3. Density Plot and Coverage Plot
This step is similar to QC plot check in methylation array, here I plotted the density histogram for these samples. MethylKit provided a function to do so:
par(mfrow=c(2,3))
for(i in 1:length(myobj)) getMethylationStats(myobj[[i]],plot=TRUE,both.strands=FALSE)
According to above plot, it seems the density plot looks very good, it shows the two peak I have been looking for. This is possiblly the most convinient function to check density plot for RRBS/WGBS data. Simiarly, I can get coverage plot:
4. Coverage Filtering and Normalisation
This step is important, it will filter CpGs with too low coverage (below 10), or redicularsly high (based on a null distribution). And normalisation would be apply afterward to across all samples to removed bias. The code is below:
message("Filtering Coverage")
filtered.myobj <- filterByCoverage(myobj,lo.count=10,lo.perc=NULL, hi.count=NULL,hi.perc=99.9)
filtered.normed.myobj <- normalizeCoverage(filtered.myobj)

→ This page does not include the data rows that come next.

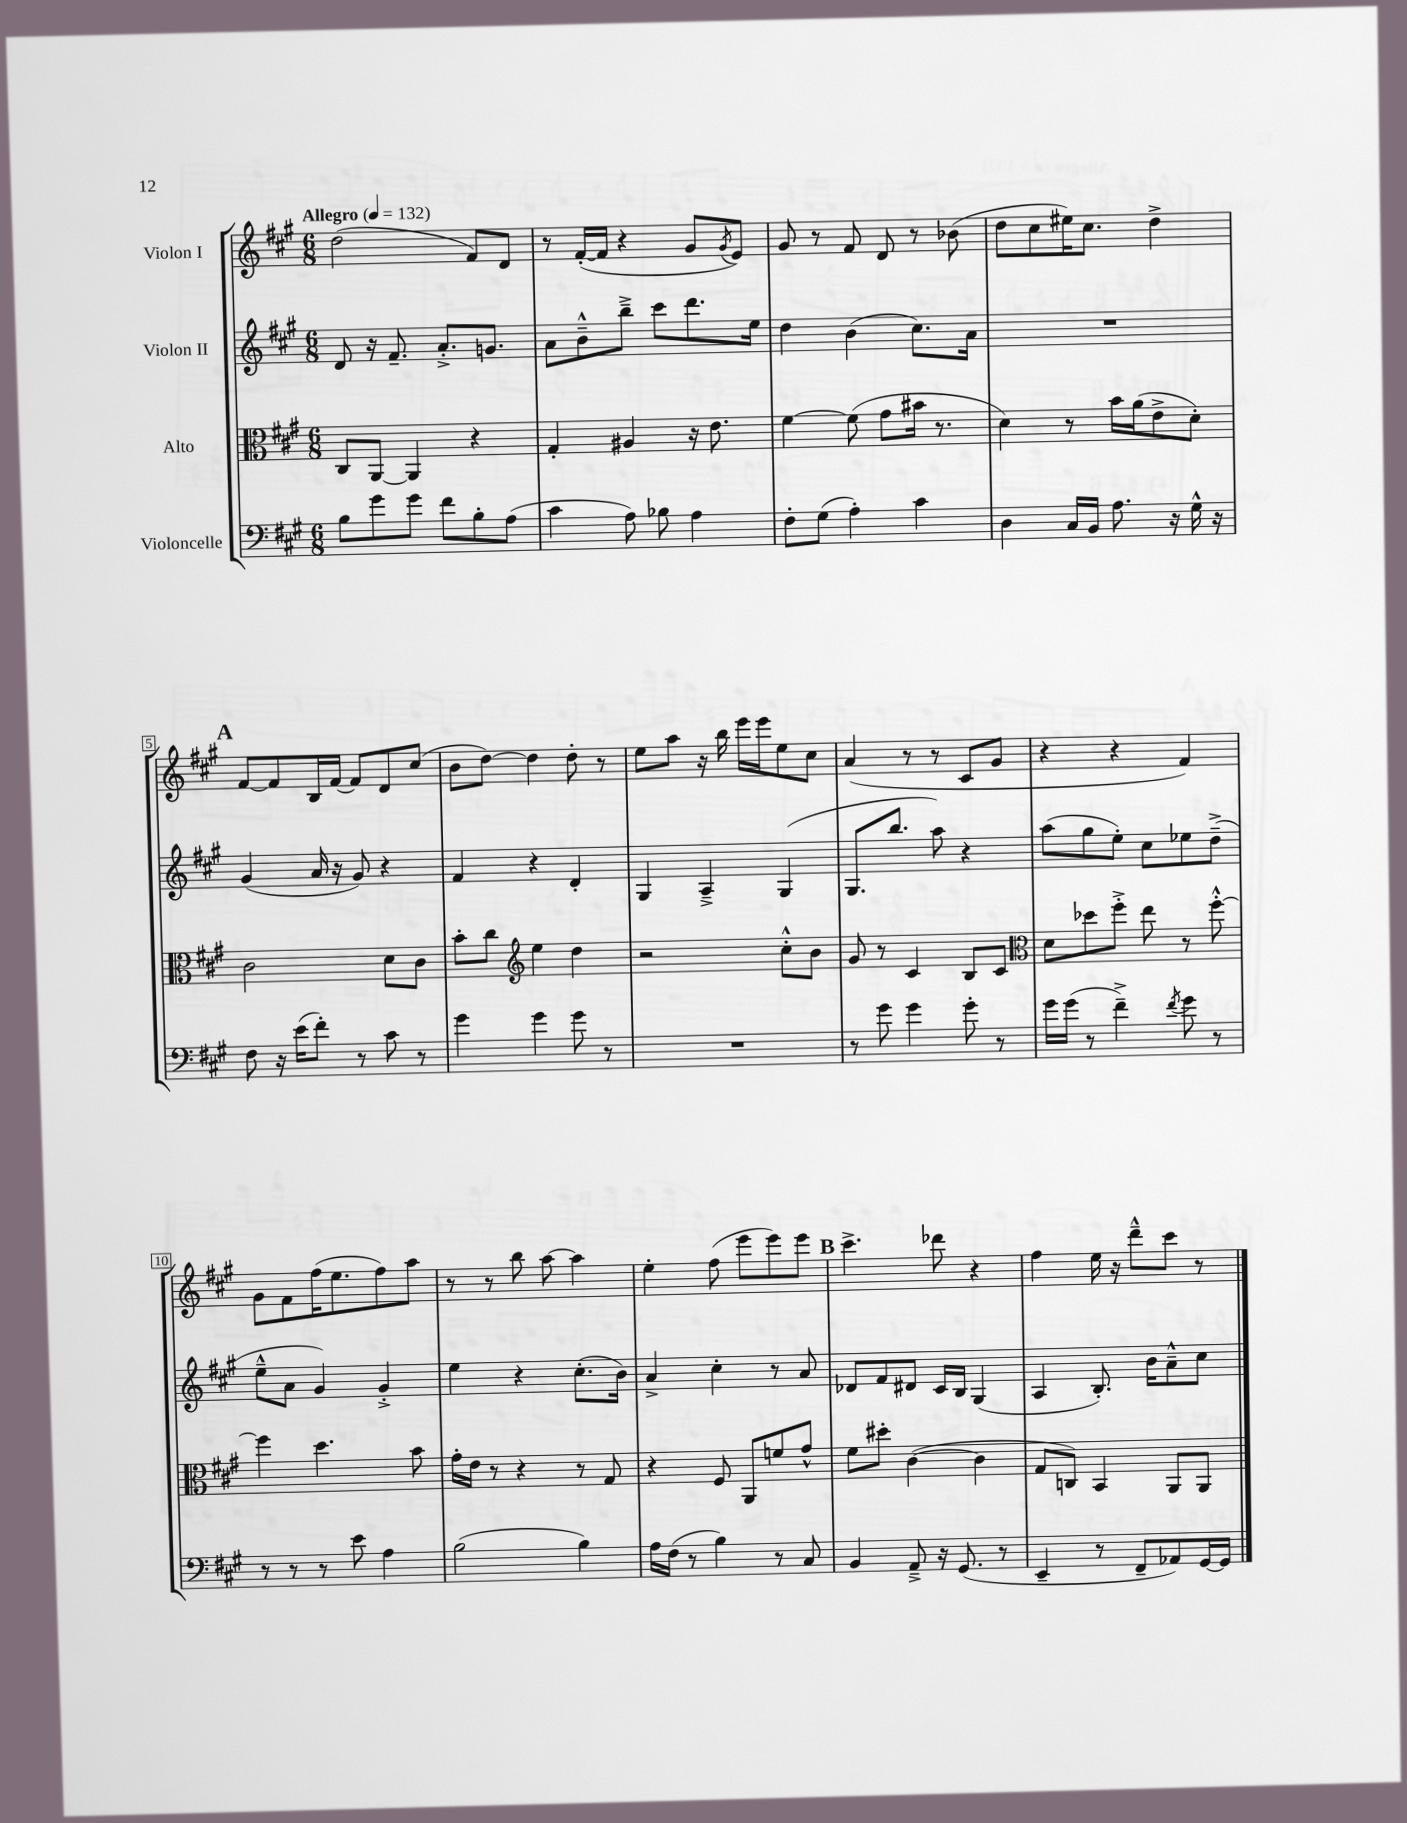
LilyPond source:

<<
\new StaffGroup <<
\new Staff = "s0" \with { instrumentName = "Violon I" } {
    \clef treble \key a \major \numericTimeSignature \time 6/8 \tempo "Allegro" 4 = 132
    d''2( fis'8) d'8 |
    r8 fis'16~-.( fis'16 r4 gis'8 \acciaccatura { gis'8 } e'8) |
    gis'8 r8 fis'8 d'8 r8 bes'8( |
    d''8 cis''8 eis''16) cis''8. d''4-> |
    \mark \markup { \bold "A" } fis'8~ fis'8 b16 fis'16~ fis'8 d'8 cis''8( |
    b'8 d''8~) d''4 d''8-. r8 |
    e''8 a''8 r16 b''16 e'''16 e'''16 e''8 cis''8 |
    a'4( r8 r8 cis'8 gis'8 |
    r4 r4 fis'4) |
    gis'8 fis'8 fis''16( e''8. fis''8) a''8 |
    r8 r8 b''8 a''8~ a''4 |
    e''4-. fis''8( e'''8 e'''8) e'''8 |
    \mark \markup { \bold "B" } cis'''4.-> des'''8 r4 |
    fis''4 e''16 r16 d'''8---^ cis'''8 r8 \bar "|." |
}
\new Staff = "s1" \with { instrumentName = "Violon II" } {
    \clef treble \key a \major \numericTimeSignature \time 6/8
    d'8 r16 fis'8.-- a'8.-.-> g'8. |
    a'8 b'8---^ b''8---> cis'''8 d'''8. e''16 |
    d''4 b'4( cis''8.) a'16 |
    R2. |
    \mark \markup { \bold "A" } gis'4( a'16 r16 gis'8) r4 |
    fis'4 r4 d'4-. |
    gis4 a4---> gis4( |
    gis8. b''8. a''8) r4 |
    a''8( gis''8 e''8-.) cis''8 ees''8 d''8--->( |
    e''8---^ a'8 gis'4) gis'4-.-> |
    e''4 r4 cis''8.-.( b'16) |
    a'4-> cis''4-. r8 a'8 |
    \mark \markup { \bold "B" } des'8 fis'8 dis'8 cis'16 b16 gis4( |
    a4 b8.-.) b'16 a'8---^ cis''8 \bar "|." |
}
\new Staff = "s2" \with { instrumentName = "Alto" } {
    \clef alto \key a \major \numericTimeSignature \time 6/8
    cis8 a,8~ a,4 r4 |
    gis4-. ais4 r16 e'8. |
    fis'4~ fis'8( gis'8 bis'16 r8. |
    d'4) r8 b'16 a'16( e'8-> d'8-.) |
    \mark \markup { \bold "A" } cis'2 d'8 cis'8 |
    b'8-. cis''8 \clef treble e''4 d''4 |
    r2 cis''8-.-^ b'8 |
    gis'8 r8 cis'4 b8 cis'8 |
    \clef alto d'8 des''8 fis''8-.-> e''8 r8 fis''8~-.-^ |
    fis''4 d''4. b'8 |
    gis'16-. e'16 r8 r4 r8 gis8 |
    r4 fis8 a,8 f'8 gis'8-^ |
    \mark \markup { \bold "B" } fis'8 dis''8-. cis'4~( cis'4 |
    gis8 c8) b,4 a,8 a,8 \bar "|." |
}
\new Staff = "s3" \with { instrumentName = "Violoncelle" } {
    \clef bass \key a \major \numericTimeSignature \time 6/8
    b8 gis'8 gis'8 fis'8 b8-. a8( |
    cis'4 a8) bes8 a4 |
    fis8-. gis8( a4-.) cis'4 |
    d4 cis16 b,16 a8. r16 gis16-^ r16 |
    \mark \markup { \bold "A" } fis8 r16 e'16( fis'8-.) r8 cis'8 r8 |
    gis'4 gis'4 gis'8 r8 |
    R2. |
    r8 gis'8 gis'4 gis'8-. r8 |
    gis'16 gis'16( r8 fis'4--->) \acciaccatura { fis'8 } gis'8 r8 |
    r8 r8 r8 e'8 a4 |
    b2( b4) |
    a16 fis16( r8 b4) r8 cis8 |
    \mark \markup { \bold "B" } b,4 a,8---> r16 gis,8.( r8 |
    e,4-- r8 fis,8-- aes,8) gis,16~ gis,16 \bar "|." |
}
>>
>>
\layout { \context { \Score \override BarNumber.stencil = #(make-stencil-boxer 0.1 0.3 ly:text-interface::print) } }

After filtering, I tried to plot the coverage again, clearly some very high coverage bases are removed. This step is important, otherwise the comparision analysis later would be hugely biased.
5. Create Meth Object
Then finally we can create a meth
object, this is the first human readable object we can create from methylKit package. The code is simply:
> meth <- unite(filtered.myobj, destrand=FALSE)
> meth
methylBase object with 554917 rows
--------------
chr start end strand coverage1 numCs1 numTs1 coverage2 numCs2 numTs2
1 1 1110 1110 + 46 45 1 55 45 10
2 1 1167 1167 - 89 78 11 35 33 2
3 1 12008 12008 + 197 1 196 86 1 85
4 1 12023 12023 + 198 0 198 86 0 86
5 1 12038 12038 + 198 0 198 83 0 83
6 1 12039 12039 - 218 0 218 104 0 104
...
Also meth object contains the number of total CpGs we get across all samples:
> dim(meth)
[1] 554917 22
>
A very important step is here, to generate beta matrix, this matrix may not help for DMR/DMP calling, but it's definitly useful for visualisation. A beta matrix here could allow me to implement a lot of array based algorithm on to sequence based data.

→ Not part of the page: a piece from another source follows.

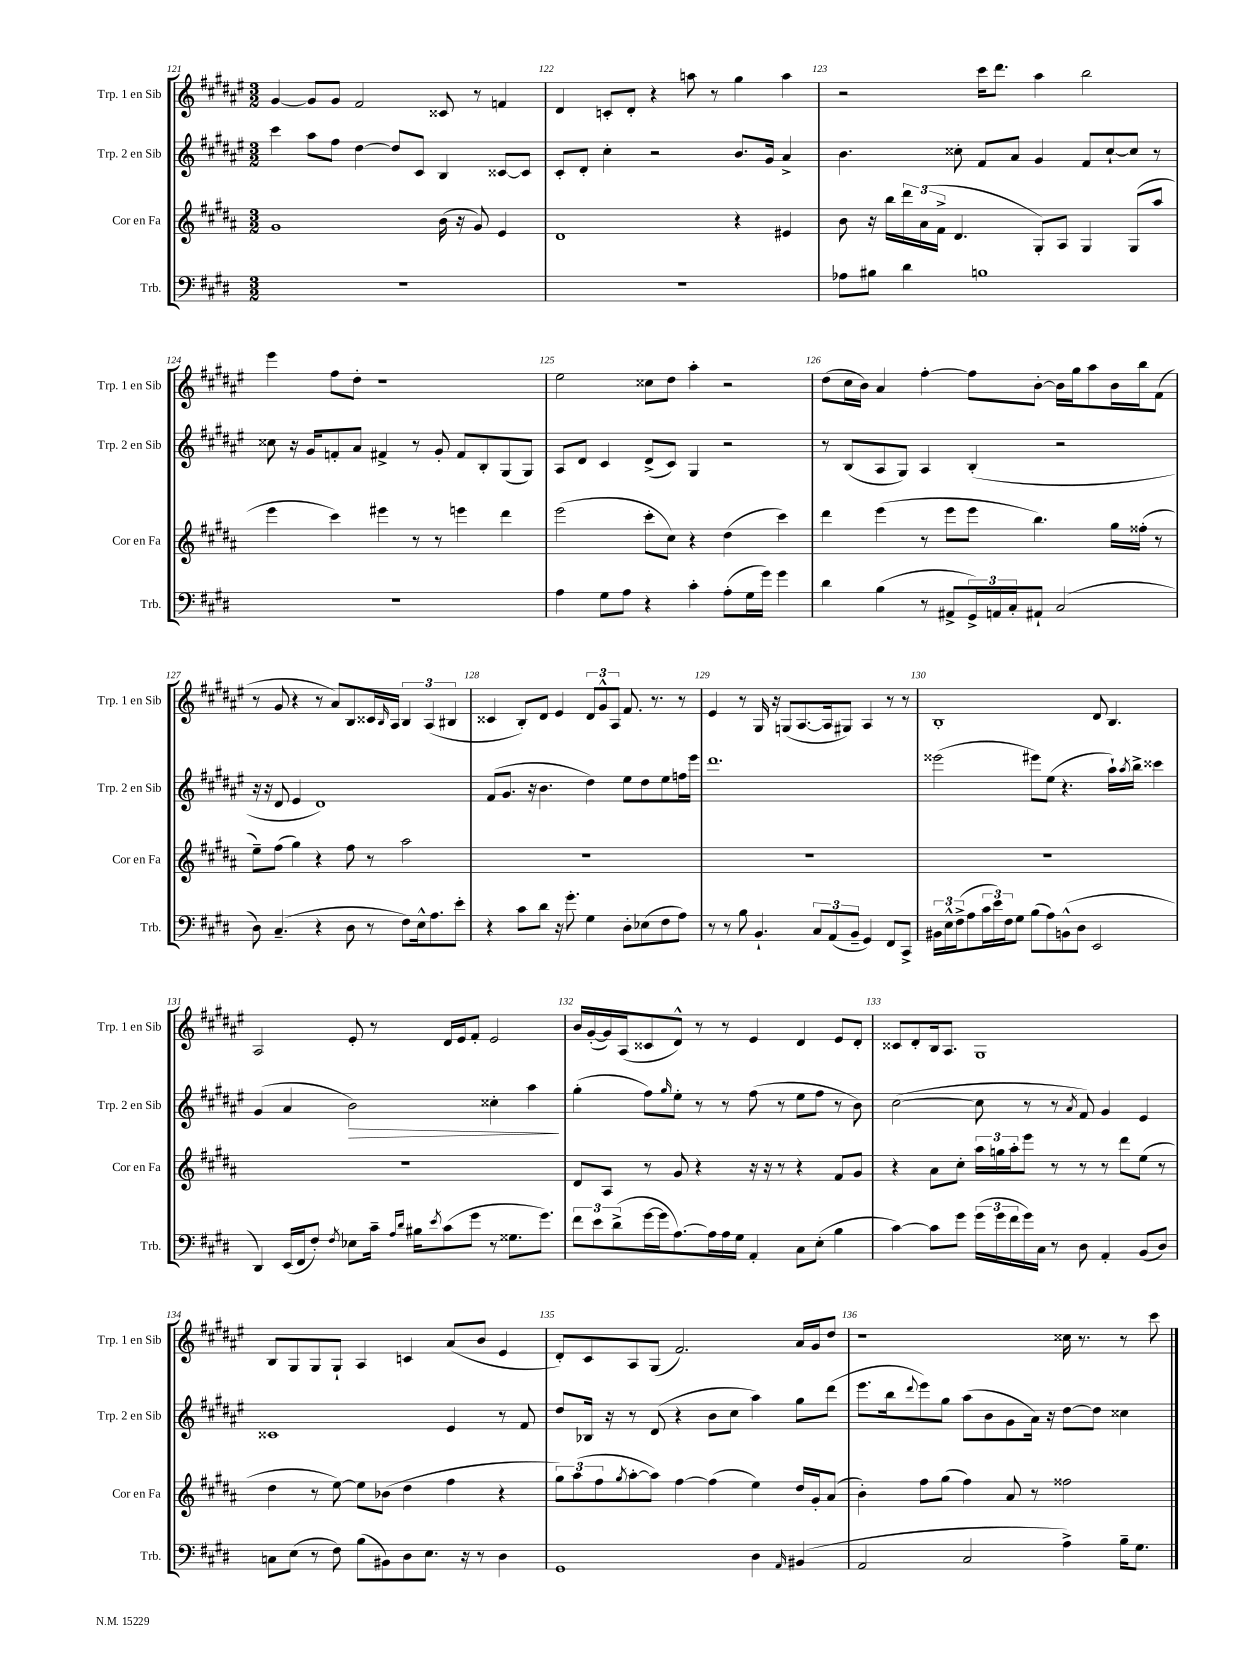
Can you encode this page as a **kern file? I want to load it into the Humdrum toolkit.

> beta <- percMethylation(meth)/100
> dim(beta)
[1] 554917 6
> head(beta)
WildType_1 WildType_2 WildType_3 Mutation_1 Mutation_2 Mutation_3
[1,] 0.978260870 0.81818182 0.8333333 0.9302326 0.907216495 0.846153846
[2,] 0.876404494 0.94285714 0.9428571 0.9056604 0.862385321 0.830188679
[3,] 0.005076142 0.01162791 0.0000000 0.0000000 0.003649635 0.005263158
[4,] 0.000000000 0.00000000 0.0000000 0.0000000 0.007272727 0.005263158
[5,] 0.000000000 0.00000000 0.0000000 0.0000000 0.003663004 0.000000000
[6,] 0.000000000 0.00000000 0.0000000 0.0000000 0.006211180 0.000000000
>
So above are two very important file generate from methylKit, meth
and beta
. A lot of downstream analysis would be done based on them.